Text shown >>
Protecting your Application Database on the Network Level

In a recent blog post, we outlined different security risks that a database for a Web application may be exposed to. One of these risks is access to the database on the network level: this opens the opportunity to perform Denial-of-Service (DoS) attacks, or to brute-force your database credentials, eventually leading to the possibility of unauthorized access to your and your users’ data.

One of the very basic things you can do to prevent unauthorized access to your database is to not expose it to the public Internet, but instead run it within a private network. Therefore, direct access from anywhere is impossible.

Of course, the servers hosting your application will still need to access the database. If your users (or your mobile apps) connect to these servers directly, they will need to be reachable from the outside. One thing that helps in such a situation is to separate your application across two sub-networks:

• a public network where the components reside that are reachable from the Internet (e.g., your application servers), and
• a private network that hosts all components that should only be reachable internally (e.g., your database, cache, or file store).

Of course, this requires careful configuration of the routers between these networks, so that the traffic that is required by your application is permitted, but all other traffic is disallowed. For instance, in the private subnet you will need to allow incoming traffic to your database hosts on the right port (say, 3306 for MySQL) but restrict this traffic’s origin to the public subnet.

Your tasks >>
[1] Reproduce the database protection article from "Protecting your Application" up to and including "anywhere is impossible.".
[2] In the database protection article, which port is given as an example for MySQL?
[3] Extend the database protection article beyond its final sentence.
The records have no connection to the database protection article.

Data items
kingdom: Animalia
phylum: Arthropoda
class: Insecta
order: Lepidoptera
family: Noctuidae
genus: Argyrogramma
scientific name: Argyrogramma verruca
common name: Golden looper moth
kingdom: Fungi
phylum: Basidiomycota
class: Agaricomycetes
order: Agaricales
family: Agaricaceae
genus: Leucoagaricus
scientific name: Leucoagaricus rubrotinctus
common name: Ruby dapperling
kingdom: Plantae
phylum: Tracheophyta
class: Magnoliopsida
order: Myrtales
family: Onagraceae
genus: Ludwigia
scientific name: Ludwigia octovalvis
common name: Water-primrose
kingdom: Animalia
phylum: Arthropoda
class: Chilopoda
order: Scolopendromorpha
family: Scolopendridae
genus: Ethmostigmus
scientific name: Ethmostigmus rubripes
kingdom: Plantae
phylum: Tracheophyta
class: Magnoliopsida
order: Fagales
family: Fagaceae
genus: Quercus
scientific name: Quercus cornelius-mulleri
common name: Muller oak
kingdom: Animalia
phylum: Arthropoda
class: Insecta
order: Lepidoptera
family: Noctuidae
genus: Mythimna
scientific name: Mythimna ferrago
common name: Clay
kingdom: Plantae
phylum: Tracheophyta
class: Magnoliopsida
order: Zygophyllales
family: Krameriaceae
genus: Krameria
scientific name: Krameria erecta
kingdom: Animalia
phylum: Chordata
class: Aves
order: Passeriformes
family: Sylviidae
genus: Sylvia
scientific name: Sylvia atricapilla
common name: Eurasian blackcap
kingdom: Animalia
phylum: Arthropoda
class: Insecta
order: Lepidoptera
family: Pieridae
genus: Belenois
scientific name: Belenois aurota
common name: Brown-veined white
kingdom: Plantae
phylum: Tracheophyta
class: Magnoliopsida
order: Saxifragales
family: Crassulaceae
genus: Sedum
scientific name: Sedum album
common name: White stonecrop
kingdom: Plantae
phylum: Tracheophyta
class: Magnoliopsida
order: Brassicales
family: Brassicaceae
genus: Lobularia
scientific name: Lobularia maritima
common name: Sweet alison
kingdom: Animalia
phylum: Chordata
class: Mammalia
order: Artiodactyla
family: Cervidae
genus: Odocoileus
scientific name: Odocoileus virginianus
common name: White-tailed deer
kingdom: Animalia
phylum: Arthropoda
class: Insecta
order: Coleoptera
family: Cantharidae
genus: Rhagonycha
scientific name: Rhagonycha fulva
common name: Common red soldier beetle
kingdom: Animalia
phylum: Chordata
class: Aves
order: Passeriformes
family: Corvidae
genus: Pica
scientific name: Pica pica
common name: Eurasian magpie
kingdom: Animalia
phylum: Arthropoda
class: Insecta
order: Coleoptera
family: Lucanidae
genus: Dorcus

Results in order >>
[1]
Protecting your Application Database on the Network Level

In a recent blog post, we outlined different security risks that a database for a Web application may be exposed to. One of these risks is access to the database on the network level: this opens the opportunity to perform Denial-of-Service (DoS) attacks, or to brute-force your database credentials, eventually leading to the possibility of unauthorized access to your and your users’ data.

One of the very basic things you can do to prevent unauthorized access to your database is to not expose it to the public Internet, but instead run it within a private network. Therefore, direct access from anywhere is impossible.

[2] Port 3306.

[3]
One thing that helps to increase the segregation even more is the introduction of load balancers. These terminate your client connections and forward them to the application servers, which actually handle and process the requests. In such a scenario, you can move the application servers into the private subnet, too, and therefore close up your private network even more.

The figure below shows such a network setup.

In such a setup, the following traffic would be allowed:

• Public Subnet: allows incoming traffic from everywhere on ports 80 and 443; additionally, if needed, allows incoming traffic from origins you trust (e.g., your company network) to port 22 for SSH
• Private Subnet: allows incoming traffic from the private subnet on port 80 or 443 (depending on whether you encrypt internal traffic or not) and, if needed, allows incoming traffic to port 22 from the private subnet. All other traffic (in particular, any traffic from the outside) is prohibited.

As you can see, your application servers will not be reachable from the outside. That means, if you need to ssh into them, you need to go through servers in your public subnet. If your Load Balancers do not allow you to ssh into them, you can setup another host in the public subnet that acts as an ssh bridge (also known as “bastion”).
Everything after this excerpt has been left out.